To the strong men in uniforms from their devoted wives back home
I wish you were here, mi amor.
Some days are especially difficult when you’re not here and today is one such day. I had a particularly tough day at work and all I could think about was coming back home to you. How I wished I could. How I wished I didn’t have to wait for three more months to see you again and hold you in my arms.
I wonder if women who can go back home to their husbands every day or have husbands who come back home to them every day know how truly blessed they are and appreciate it.
But I’m proud of you, my strong, brave man. I’m proud of your courage, your commitment, and your fierce patriotism. I’m proud that you’re a man who lives by his ethics and you have a strong sense of purpose.
I love you.
I can’t wait for you to come back and cover you in kisses. Go to the movies, share popcorn and hold your hand. Make love. Drive to the beach late evening and watch the waves and the sunset. Warm, golden candlelight dinners at that little French place we love.
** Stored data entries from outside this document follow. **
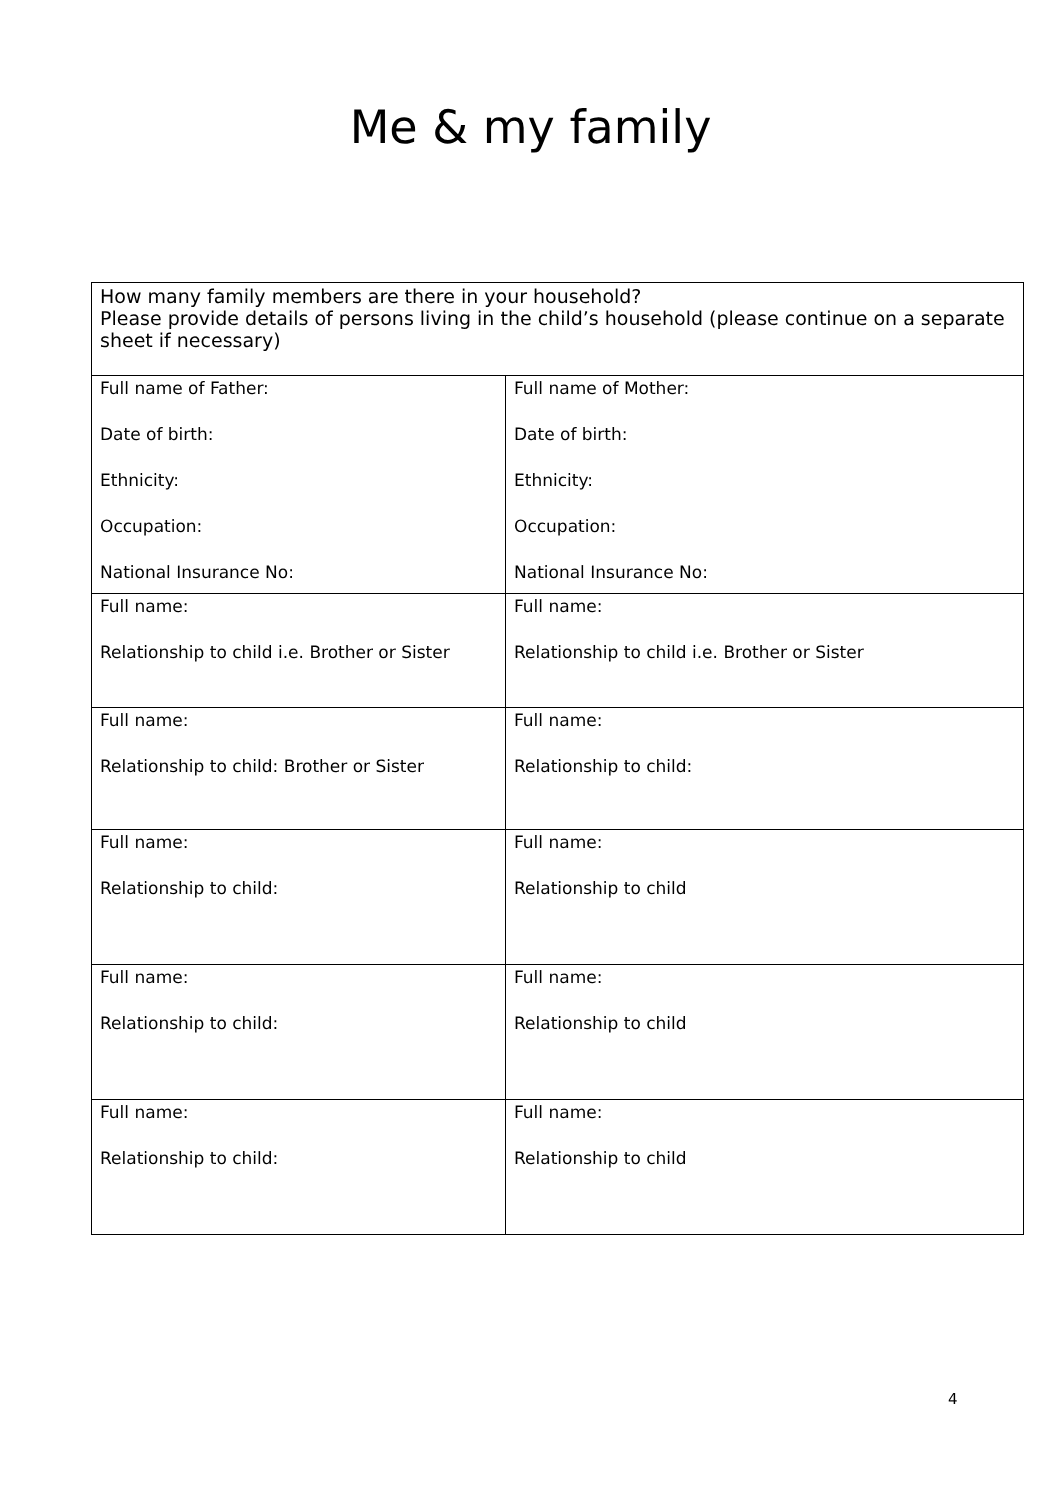Me & my family
| How many family members are there in your household? Please provide details of persons living in the child’s household (please continue on a separate sheet if necessary) | |
| Full name of Father: Date of birth: Ethnicity: Occupation: National Insurance No: | Full name of Mother: Date of birth: Ethnicity: Occupation: National Insurance No: |
| Full name: Relationship to child i.e. Brother or Sister | Full name: Relationship to child i.e. Brother or Sister |
| Full name: Relationship to child: Brother or Sister | Full name: Relationship to child: |
| Full name: Relationship to child: | Full name: Relationship to child |
| Full name: Relationship to child: | Full name: Relationship to child |
| Full name: Relationship to child: | Full name: Relationship to child |
4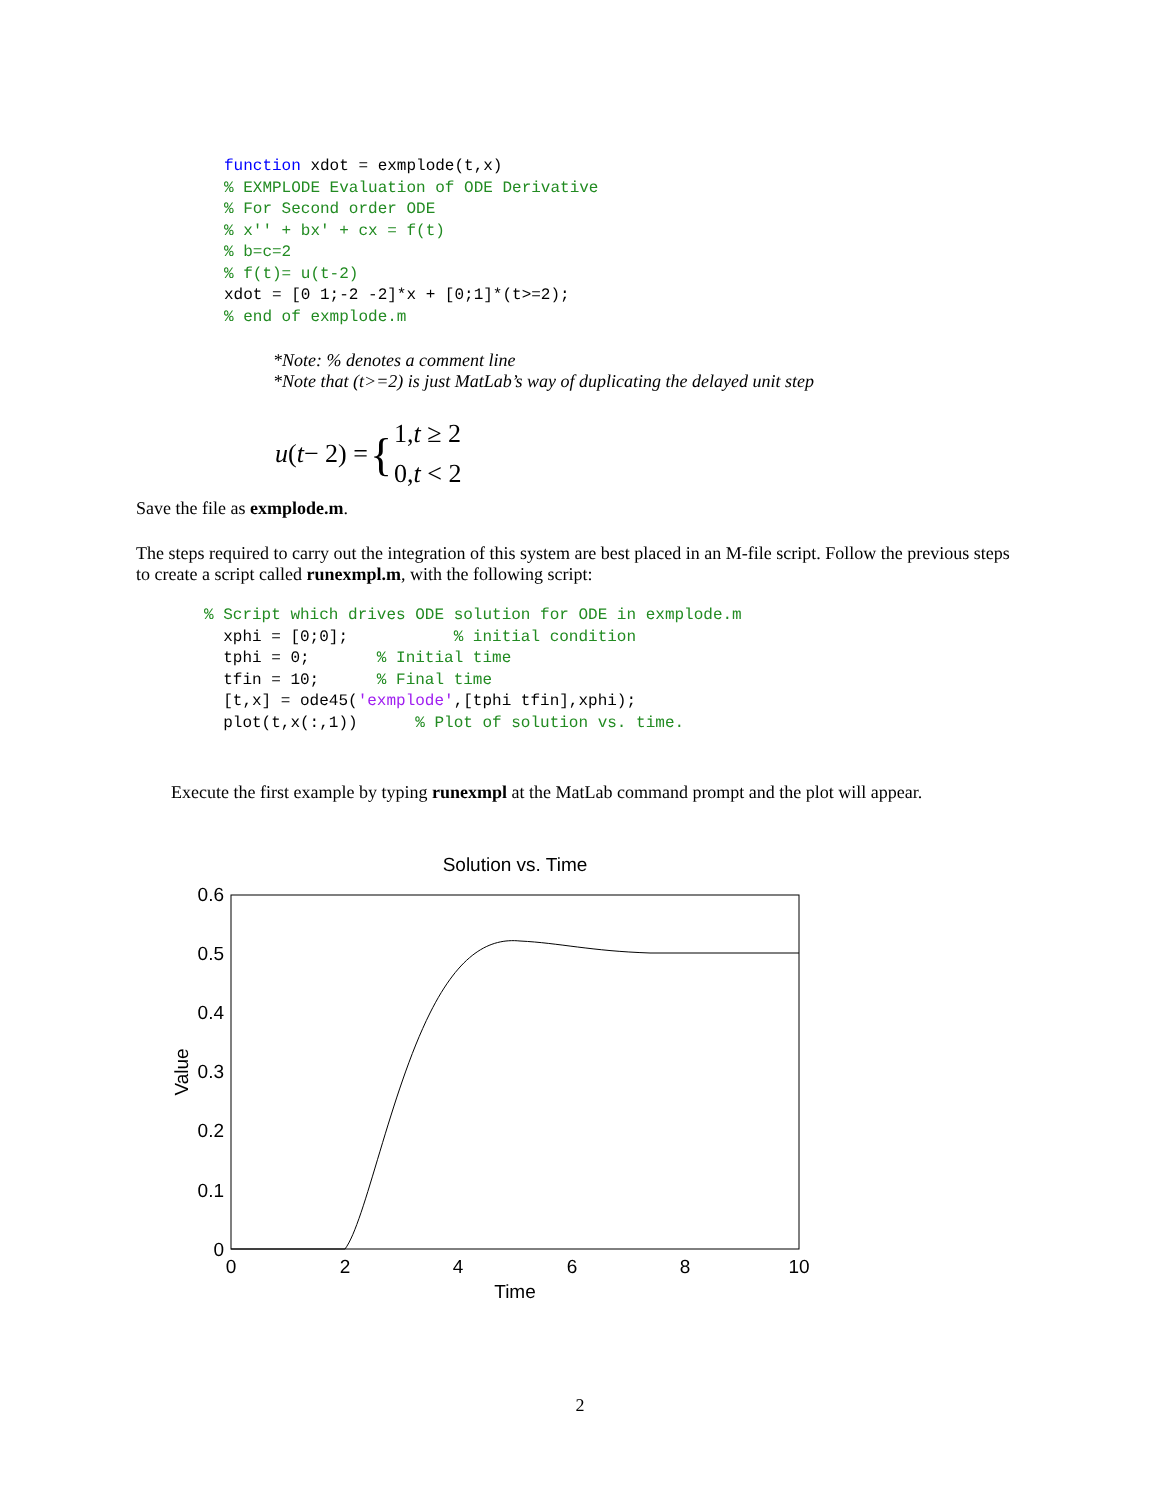function xdot = exmplode(t,x)
% EXMPLODE Evaluation of ODE Derivative
% For Second order ODE
% x'' + bx' + cx = f(t)
% b=c=2
% f(t)= u(t-2)
xdot = [0 1;-2 -2]*x + [0;1]*(t>=2);
% end of exmplode.m
*Note: % denotes a comment line
*Note that (t>=2) is just MatLab’s way of duplicating the delayed unit step
u (t − 2) = { 1,t ≥ 2
0,t < 2
Save the file as exmplode.m.
The steps required to carry out the integration of this system are best placed in an M-file script. Follow the previous steps to create a script called runexmpl.m, with the following script:
% Script which drives ODE solution for ODE in exmplode.m
  xphi = [0;0];           % initial condition
  tphi = 0;       % Initial time
  tfin = 10;      % Final time
  [t,x] = ode45('exmplode',[tphi tfin],xphi);
  plot(t,x(:,1))      % Plot of solution vs. time.
Execute the first example by typing runexmpl at the MatLab command prompt and the plot will appear.
Solution vs. Time
0.6
0.5
0.4
0.3
0.2
0.1
0
0
2
4
6
8
10
Time
Value
2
Wake up in your arms. Dance! Morning kisses. Midnight ice-cream run. Your ‘world-famous and exquisite’ bacon sandwiches for breakfast. Hugs. Hugs. More hugs.
Ah love, I can’t wait for you to come back!
I’ve never ended a letter without a happy memory and today all I could think about was our third date, in the very first month of our courtship as you like to call it. Remember how we got drenched in the rain and that terrifying bike ride back home and your million apologies and chicken soup? You rubbed my hair with a towel that day and you were so flustered the entire time and I was shy to the bone but I couldn’t help but grin at how adorable you were. And then you kissed me on the forehead. My heart melted. And so I looked up, and I kissed you. Our very first kiss. I had such violent butterflies following this perfect little kiss. It’s been six years since and honey, I still get them each time you kiss me.
And I can’t wait to get them again.
Come back to me soon, mi amor. I love you with every fibre of my being and you have my heart.